PUBLISHED: 13:51 11 December 2008 | UPDATED: 17:23 16 August 2010

IT must be hard in these cynical times to produce a sentimental musical that diverts the audience s attention from a world-weary story of love and regret and directs it to the technical sophistication of the show, writes Melody Foreman.

IT must be hard in these cynical times to produce a sentimental musical that diverts the audience's attention from a world-weary story of love and regret and directs it to the technical sophistication of the show, writes Melody Foreman.

But this was achieved at The Savoy Theatre when Rodgers and Hammerstein's classic Carousel filled the stage with dynamic choreography and fantastic special effects.

The production team behind this show, directed by Lindsay Posner, included Adam Cooper (choreographer), William Dudley (set designer) and Peter Mumford (lighting designer).

At times it was like sitting in the cinema as the cycloramas on each set were magnificently real, luminous and transparent all at once.

The opening set, for instance, was of the carousel, spinning ferris wheel, and a dozen busy carnival people bringing life to the stage.

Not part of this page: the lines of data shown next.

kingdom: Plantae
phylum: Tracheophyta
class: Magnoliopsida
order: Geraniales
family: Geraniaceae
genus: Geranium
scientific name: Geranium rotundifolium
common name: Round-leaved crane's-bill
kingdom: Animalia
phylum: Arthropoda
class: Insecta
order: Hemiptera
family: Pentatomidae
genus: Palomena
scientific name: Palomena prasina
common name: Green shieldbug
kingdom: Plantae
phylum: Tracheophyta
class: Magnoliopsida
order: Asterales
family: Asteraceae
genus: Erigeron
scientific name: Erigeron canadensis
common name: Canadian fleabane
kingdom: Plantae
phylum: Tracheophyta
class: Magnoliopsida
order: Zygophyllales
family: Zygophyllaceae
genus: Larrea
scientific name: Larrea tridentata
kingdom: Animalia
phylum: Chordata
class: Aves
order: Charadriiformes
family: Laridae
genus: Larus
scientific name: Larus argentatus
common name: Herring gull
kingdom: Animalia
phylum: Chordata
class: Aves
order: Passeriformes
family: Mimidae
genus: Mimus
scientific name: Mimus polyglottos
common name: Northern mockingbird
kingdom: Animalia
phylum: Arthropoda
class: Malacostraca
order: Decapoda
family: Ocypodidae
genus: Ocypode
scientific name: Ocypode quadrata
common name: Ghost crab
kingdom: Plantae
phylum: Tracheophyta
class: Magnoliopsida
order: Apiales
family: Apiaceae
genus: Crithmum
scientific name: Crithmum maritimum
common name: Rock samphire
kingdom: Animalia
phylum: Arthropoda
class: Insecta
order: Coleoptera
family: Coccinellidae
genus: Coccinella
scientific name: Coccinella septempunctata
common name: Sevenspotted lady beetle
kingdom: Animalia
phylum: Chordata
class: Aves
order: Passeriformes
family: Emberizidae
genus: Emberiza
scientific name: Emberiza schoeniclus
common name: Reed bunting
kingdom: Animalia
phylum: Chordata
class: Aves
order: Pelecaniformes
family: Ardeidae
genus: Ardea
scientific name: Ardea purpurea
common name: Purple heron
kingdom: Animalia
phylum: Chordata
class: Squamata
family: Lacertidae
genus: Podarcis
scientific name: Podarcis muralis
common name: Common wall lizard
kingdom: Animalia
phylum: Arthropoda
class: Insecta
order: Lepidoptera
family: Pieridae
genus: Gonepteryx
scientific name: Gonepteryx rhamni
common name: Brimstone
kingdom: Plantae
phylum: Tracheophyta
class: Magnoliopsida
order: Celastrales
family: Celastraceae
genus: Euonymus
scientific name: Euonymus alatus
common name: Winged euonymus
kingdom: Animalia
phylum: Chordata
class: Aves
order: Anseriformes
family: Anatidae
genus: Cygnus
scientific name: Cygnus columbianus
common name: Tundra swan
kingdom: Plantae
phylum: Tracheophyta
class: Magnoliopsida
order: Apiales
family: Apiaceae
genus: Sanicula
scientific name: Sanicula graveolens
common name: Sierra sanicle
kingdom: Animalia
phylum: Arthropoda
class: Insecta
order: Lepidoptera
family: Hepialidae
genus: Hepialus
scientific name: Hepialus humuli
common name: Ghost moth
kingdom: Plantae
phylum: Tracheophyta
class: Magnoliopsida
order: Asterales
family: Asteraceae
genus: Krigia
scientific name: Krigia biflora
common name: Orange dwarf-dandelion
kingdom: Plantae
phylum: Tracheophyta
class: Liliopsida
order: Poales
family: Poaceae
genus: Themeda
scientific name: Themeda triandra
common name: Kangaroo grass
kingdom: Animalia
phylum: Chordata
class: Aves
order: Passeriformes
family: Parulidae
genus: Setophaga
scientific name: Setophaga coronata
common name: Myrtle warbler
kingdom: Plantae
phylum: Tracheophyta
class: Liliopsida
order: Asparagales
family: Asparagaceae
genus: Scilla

And so we meet chief barker, the girl-friendly Billy Bigelow played by a muscle-bound Jeremiah James who takes off with the hapless Julie Jordan (Alexandra Silber) and leaves behind the only job he's cut out for.

The couple sing a love duet, If I Loved You, which was heartily applauded, along with the previous song, Mister Snow, performed by Julie and her impish pal, Carrie Pipperidge, played by Lauren Hood.

These key moments in the production were serenaded by a wonderful sight of a moon shining on a shimmering sea and then we are transported to scene three of Act One which hosts Nettie Fowler's spa on the ocean front.

Enter the legendary soprano Lesley Garrett as La Fowler, who lets us hear her buoyant rendition of June Is Bustin' Out All Over.

This is followed by much dancing and the Blow High, Blow Low number performed by Billy, his friend the dodgy Jigger Craigin (Graham MacDuff) and the ultra-fit whaling crew.

What stomach muscles and impressive back flips these lads boasted - and all presented with slick precision to the lively baton of music director/conductor, David Firman.

The 16-strong orchestra was superb and helped pace this potent production full of familiar numbers like What's the Use of Wond'rin (sung by Julie and the girls), You'll Never Walk Alone (Julie and Nettie) and the ballet event starring a nimble Lindsey Wise as Billy's daughter, Louise, Enoch, the Snow Children and other agile dancers.

The story itself is pretty tame. We watch Billy mope about and turn to crime when he finds out his wife, Julie, is pregnant.

With no job and no prospects he agrees to join his friend Jigger and attack and rob a ship's captain (David Hagan) of his whaling proceeds.

Billy's rough and brutish ways are tolerated by his wife, who reckons he's gentle underneath and just miserable because he is unemployed and refuses to return to work at the carousel under the management of the vampish Mrs Mullin, played exuberantly by Diana Kent. But when the raid goes horribly wrong Billy stabs himself in the stomach and dies dramatically on stage.

As Julie's tears flow, his soul is transported to heaven and two angels appear and offer him time back on earth to see his daughter, Louise, graduate. He is also given time to apologise to the long-suffering Julie.

Once again the whole second act is trumpeted by magnificent sets and sounds, and Billy sings The Highest Judge of All when he reaches heaven.

Carousel at The Savoy Theatre must be seen.